The more you trigger callback RPC like that, the more you keep service threads busy.
This issue was detected with Lustre 2.10 but was reproduced with 'master' branch. Due to all the changes related to MR, some error message patterns are slightly different but the CPU usage is still there. Here is the error logs using master:
Note the high value of: `Skipped 8141422 previous similar messages`
Steps to reproduce
This issue could be reproduced using test framework to start a filesystem and 2 other clients.
- On client A, start writing to a file and reboot the host without any cleaning to simulate a host crash
- On client B, try to read the file after client A just crashed. Client B process will hang, waiting for lock completion.

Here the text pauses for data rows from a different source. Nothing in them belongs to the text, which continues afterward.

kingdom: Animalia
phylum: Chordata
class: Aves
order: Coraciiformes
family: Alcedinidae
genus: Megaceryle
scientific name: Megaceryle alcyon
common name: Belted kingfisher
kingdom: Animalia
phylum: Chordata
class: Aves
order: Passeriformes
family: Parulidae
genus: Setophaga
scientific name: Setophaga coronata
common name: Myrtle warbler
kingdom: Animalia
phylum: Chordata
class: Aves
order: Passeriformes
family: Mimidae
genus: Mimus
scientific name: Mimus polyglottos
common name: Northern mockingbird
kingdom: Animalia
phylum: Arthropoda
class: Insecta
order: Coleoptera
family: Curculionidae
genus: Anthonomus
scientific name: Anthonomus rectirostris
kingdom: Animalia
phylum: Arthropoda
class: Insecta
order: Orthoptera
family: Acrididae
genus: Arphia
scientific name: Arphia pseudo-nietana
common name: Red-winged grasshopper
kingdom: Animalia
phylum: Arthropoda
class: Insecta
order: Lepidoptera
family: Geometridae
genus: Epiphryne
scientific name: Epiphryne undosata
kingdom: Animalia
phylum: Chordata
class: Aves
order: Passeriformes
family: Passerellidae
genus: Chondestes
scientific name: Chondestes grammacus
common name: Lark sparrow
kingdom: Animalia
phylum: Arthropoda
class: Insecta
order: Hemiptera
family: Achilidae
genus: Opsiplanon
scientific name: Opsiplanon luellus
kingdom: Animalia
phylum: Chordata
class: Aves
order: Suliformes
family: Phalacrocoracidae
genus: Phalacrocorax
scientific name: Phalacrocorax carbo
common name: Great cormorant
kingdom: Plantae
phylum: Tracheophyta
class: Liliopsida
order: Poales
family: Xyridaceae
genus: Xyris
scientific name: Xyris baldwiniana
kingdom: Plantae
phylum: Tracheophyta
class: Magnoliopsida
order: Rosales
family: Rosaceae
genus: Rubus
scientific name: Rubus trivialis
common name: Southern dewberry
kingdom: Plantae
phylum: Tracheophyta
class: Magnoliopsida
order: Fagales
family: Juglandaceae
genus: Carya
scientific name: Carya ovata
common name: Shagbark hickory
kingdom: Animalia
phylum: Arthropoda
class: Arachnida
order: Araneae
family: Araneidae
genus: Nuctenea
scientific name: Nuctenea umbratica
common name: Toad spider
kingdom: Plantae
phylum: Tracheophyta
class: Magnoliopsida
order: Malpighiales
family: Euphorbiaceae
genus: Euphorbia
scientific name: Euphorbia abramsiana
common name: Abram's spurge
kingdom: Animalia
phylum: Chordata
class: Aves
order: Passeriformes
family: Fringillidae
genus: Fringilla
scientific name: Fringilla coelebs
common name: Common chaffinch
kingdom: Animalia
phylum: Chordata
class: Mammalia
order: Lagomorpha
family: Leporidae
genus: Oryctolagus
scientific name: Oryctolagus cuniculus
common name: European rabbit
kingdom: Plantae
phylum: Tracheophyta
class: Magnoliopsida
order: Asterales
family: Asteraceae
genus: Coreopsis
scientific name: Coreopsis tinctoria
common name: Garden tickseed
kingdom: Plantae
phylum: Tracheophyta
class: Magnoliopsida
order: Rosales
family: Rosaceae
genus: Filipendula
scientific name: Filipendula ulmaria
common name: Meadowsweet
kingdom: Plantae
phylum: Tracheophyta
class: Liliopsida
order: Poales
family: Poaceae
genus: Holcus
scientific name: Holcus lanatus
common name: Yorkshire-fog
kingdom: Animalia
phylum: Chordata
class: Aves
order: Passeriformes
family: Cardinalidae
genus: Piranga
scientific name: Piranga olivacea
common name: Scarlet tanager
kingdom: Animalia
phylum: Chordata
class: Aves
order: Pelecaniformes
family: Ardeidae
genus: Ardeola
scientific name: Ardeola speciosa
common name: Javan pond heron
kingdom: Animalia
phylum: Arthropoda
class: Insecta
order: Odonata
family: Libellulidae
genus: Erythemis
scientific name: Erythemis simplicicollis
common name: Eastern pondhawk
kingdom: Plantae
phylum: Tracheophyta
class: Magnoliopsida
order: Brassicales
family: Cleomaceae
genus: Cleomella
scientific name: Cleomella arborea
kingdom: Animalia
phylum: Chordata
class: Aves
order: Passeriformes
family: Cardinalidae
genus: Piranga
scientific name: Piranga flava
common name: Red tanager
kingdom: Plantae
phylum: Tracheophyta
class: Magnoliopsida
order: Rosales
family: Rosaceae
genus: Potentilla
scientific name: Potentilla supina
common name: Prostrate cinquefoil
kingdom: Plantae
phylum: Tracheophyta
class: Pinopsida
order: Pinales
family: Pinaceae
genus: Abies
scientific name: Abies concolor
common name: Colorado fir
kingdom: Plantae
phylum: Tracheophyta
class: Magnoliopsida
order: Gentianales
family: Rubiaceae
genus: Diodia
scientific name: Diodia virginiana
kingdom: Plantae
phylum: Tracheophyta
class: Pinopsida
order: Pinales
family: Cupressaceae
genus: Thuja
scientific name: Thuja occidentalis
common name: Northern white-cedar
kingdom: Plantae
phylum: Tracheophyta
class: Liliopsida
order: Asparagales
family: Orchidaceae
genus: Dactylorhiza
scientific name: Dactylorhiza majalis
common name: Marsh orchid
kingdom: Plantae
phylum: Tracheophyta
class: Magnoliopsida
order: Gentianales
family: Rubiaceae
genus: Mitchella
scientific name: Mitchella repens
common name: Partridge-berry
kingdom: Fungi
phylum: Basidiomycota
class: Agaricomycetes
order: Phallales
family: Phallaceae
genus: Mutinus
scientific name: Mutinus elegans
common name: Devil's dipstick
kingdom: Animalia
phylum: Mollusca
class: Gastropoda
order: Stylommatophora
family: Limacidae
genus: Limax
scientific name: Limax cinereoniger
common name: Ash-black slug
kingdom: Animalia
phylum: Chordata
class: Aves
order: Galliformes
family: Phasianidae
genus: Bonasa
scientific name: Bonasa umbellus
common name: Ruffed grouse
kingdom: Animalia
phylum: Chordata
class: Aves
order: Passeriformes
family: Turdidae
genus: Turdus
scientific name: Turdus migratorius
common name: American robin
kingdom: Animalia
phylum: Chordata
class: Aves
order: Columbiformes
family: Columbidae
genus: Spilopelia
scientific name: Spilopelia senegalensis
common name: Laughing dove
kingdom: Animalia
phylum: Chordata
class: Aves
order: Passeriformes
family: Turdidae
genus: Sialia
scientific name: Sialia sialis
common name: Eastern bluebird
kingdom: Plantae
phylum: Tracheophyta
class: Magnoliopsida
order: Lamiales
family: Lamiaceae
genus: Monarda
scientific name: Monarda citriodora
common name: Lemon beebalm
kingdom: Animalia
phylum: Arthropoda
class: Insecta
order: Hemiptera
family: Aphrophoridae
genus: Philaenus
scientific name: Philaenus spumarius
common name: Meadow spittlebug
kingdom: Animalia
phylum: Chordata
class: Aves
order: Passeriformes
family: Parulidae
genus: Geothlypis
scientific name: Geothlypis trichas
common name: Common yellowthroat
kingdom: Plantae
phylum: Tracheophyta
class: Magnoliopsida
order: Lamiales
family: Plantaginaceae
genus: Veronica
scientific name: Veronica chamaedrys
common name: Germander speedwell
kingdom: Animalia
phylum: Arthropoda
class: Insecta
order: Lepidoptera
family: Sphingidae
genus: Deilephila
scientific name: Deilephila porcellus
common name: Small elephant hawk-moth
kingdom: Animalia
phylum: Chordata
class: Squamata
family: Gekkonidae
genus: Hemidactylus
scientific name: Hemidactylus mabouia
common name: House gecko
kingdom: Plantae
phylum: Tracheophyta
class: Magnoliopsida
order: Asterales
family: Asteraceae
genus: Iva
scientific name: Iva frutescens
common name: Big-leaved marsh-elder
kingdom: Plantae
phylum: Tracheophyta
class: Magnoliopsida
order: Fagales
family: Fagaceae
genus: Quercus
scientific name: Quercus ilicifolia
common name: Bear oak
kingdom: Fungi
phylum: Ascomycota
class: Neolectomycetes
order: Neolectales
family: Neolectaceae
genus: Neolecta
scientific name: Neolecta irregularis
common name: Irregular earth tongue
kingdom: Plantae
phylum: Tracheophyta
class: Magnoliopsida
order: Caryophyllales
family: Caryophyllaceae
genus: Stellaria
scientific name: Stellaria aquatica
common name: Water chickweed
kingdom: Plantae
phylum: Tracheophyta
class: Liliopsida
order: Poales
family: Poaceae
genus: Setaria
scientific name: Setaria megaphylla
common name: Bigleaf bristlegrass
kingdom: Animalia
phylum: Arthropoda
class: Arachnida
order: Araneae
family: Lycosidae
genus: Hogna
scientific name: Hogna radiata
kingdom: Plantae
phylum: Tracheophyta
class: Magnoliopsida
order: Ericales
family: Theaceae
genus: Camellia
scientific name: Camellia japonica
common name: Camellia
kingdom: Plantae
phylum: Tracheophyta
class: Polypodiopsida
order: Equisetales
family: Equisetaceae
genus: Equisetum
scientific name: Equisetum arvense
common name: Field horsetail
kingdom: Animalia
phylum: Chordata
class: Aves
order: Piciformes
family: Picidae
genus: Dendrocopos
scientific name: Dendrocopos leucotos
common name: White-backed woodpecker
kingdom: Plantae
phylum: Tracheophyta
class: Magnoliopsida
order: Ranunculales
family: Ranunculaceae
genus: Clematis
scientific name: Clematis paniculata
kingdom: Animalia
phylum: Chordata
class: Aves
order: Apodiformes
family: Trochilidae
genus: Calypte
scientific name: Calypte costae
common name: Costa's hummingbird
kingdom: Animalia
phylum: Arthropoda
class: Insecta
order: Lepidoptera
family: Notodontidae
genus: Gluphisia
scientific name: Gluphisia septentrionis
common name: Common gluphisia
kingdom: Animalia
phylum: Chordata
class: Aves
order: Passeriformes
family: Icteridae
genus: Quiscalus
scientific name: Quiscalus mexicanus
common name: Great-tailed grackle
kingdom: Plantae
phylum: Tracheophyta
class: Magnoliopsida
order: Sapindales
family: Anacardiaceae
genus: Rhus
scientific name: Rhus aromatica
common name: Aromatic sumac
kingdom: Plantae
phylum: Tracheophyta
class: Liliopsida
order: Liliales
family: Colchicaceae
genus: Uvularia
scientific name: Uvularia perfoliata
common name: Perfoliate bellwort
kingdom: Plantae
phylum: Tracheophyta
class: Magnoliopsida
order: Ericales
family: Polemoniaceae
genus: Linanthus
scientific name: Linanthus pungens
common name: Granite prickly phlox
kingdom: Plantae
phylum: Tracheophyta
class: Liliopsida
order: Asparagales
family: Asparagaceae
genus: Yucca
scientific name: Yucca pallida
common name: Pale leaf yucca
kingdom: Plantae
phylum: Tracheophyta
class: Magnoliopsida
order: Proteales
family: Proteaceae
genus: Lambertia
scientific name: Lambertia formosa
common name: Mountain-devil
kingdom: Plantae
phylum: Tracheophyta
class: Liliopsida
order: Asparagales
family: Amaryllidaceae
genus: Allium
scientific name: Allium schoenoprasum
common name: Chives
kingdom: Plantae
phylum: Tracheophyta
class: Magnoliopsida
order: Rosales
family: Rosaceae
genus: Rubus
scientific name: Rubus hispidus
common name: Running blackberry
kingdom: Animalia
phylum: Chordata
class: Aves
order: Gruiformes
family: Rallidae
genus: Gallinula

- On the OST where the file is located, you should start seeing the request timeout error messages and the load increasing after tens of seconds (tested with ksocklnd).
clientA $ (sudo dd if=/dev/zero of=/mnt/lustre/callback bs=4k count=1M &); sleep 1; sudo reboot -nff
clientB $ dd if=/mnt/lustre/callback count=1 >/dev/null
(hang)
oss1 $ # see load increasing after ~100 sec and a service thread at 100%
Analysis
The thread is looping with the following stack trace:
ptlrpc_set_wait
ldlm_run_ast_work
ldlm_glimpse_locks
ofd_intent_policy
...
ptlrpc_set_wait() is calling ptlrpc_check_set() -> ptlrpc_expire_one_request().
ptlrpc_check_set() will be always trying to resend the callback, which will by every few seconds at the beginning, as the socket still exists. It will retry after each request deadline, until the socket timeout is eventually reached and this socket is closed. At that point, re-sending the RPC will fail right away (ENOTCONN). l_wait_event() in ptlrpc_set_wait() will keep calling ptlrpc_check_set() which will fail to send the RPC. The thread will be churning into that code path until the client is eventually evicted.
I'm proposing a patch which avoid re-resending a RPC if it was send less than a second ago and failed due to network error.
|